With so shockingly few converts, it’s easy to believe that the mantle of “accountability” in television advertising (really, advertising in any of its forms) would feel like a fringe form of faith.
Mostly, this is a byproduct of our acceptance of inferior or outdated ideas of what “accountability” even means. So let’s be clear. For our purposes, I mean proof of efficacy relative to business and/or advertising objectives.
GRP as Scapegoat
Let’s take our most beloved base unit of measure: the gross rating point (GRP). If my objective is to reach a percentage of an audience at a certain frequency, then the GRP is a good measure of accountability, since it is an expression of both reach and frequency relative to audience.
If my objective is “awareness” or “sales,” the GRP leaves much to be desired. it is at best a poor proxy for fractions or parts of key indicators that might point to performance against those goals.
I’m not faulting the GRP; it is what it is, and it’s not responsible for being misused or misrepresented.
But when we talk about metrics in advertising, we tend to be overly comfortable with poor proxies: it’s akin to using “centimeters” to measure time, which can work if you know what the circumference of the clock face is, but really it’s more practical to use minutes and seconds (which, by the way, eliminates the conundrum of people having clocks of varying diameters, so kudos to the inventors of telling time!)
Want and Need
Basically, a chasm tends to exist between what I can reliably express as a metric, and what I need to be measuring.
Television advertising has tended to be measured from two poles: response (as in direct- response TV) and delivery (as in audience delivery, for example, the GRP.)

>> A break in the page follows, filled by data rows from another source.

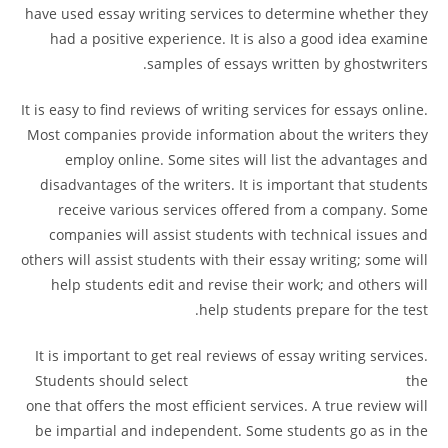
have used essay writing services to determine whether they
had a positive experience. It is also a good idea examine
samples of essays written by ghostwriters.
It is easy to find reviews of writing services for essays online.
Most companies provide information about the writers they
employ online. Some sites will list the advantages and
disadvantages of the writers. It is important that students
receive various services offered from a company. Some
companies will assist students with technical issues and
others will assist students with their essay writing; some will
help students edit and revise their work; and others will
help students prepare for the test.
It is important to get real reviews of essay writing services.
Students should select
contador de clicks 60 segundos
the
one that offers the most efficient services. A true review will
be impartial and independent. Some students go as in the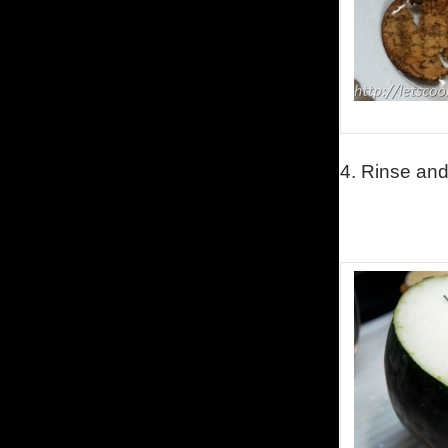
4.
Rinse and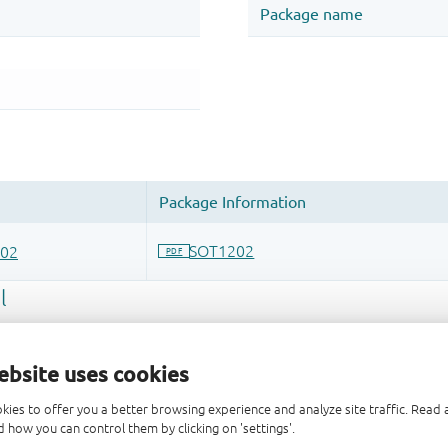
ebsite uses cookies
kies to offer you a better browsing experience and analyze site traffic. Rea
 and drop ECAD models into your CAD tool and speed up your de
 how you can control them by clicking on 'settings'.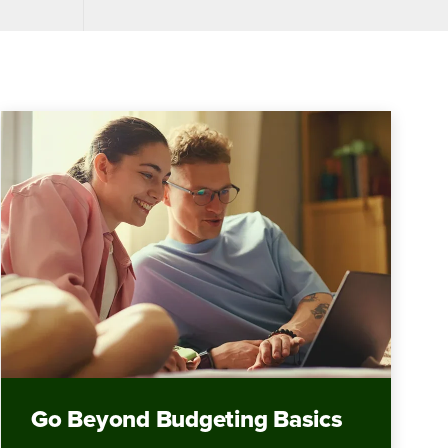
Go Beyond Budgeting Basics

The thing is, these aren’t mutually exclusive positions, and the reality is that response is largely dependent upon delivery, though this tends to be overlooked because cost often gets tied to action rather than delivery.
Plus, as it turns out, delivery alone tends to be a poor indicator of response performance, which underscores the fact that the third variable (cost) is pretty freaking important. This is actually a super-exciting point, because now I have a holy trinity on which I can base my new cult!
Cost. Delivery. Response.
Someone tell me what these three words are in Latin, and we can chant them together — it’ll be like those monks in “Monty Python and the Holy Grail” who hit themselves in the head with boards!
Seriously, these are the blocks with which we can now iterate almost endlessly against hard objectives: cost per action, response rates, relative media efficiency.
But we can also start to deal with more abstract problems, for example, the relationship between the relative cost of inventory and response — a potential proxy for impact and media quality.
I feel like a jerk for devoting so much energy to these basics, but I happen to believe that we’re in an era where losing sight of the fundamentals is part of the standard operating procedure.
That leaves one thing we all really need to solve for: attribution. There’s “direct attribution,” which is basically “this click” or “this exposure” resulted in this sale: Maybe you had a unique 800 number on your commercial, or perhaps someone did indeed click on a digital banner and completed a transaction on your site.
Or “advanced attribution,” which effectively says that “this click, which resulted in this sale” is actually the culmination of a series of exposures across various channels at a variety of frequencies, and each touch point deserves a fraction of credit for that sale.
So, speaking of grails, this is where we ultimately need to net out: understanding how our advertising contributed (individually and as part of a whole) to tangible business objectives. Every medium or channel I leverage, every ad I place, has some effect on a final outcome, and we won’t be able to quantify this without first committing ourselves to accountability.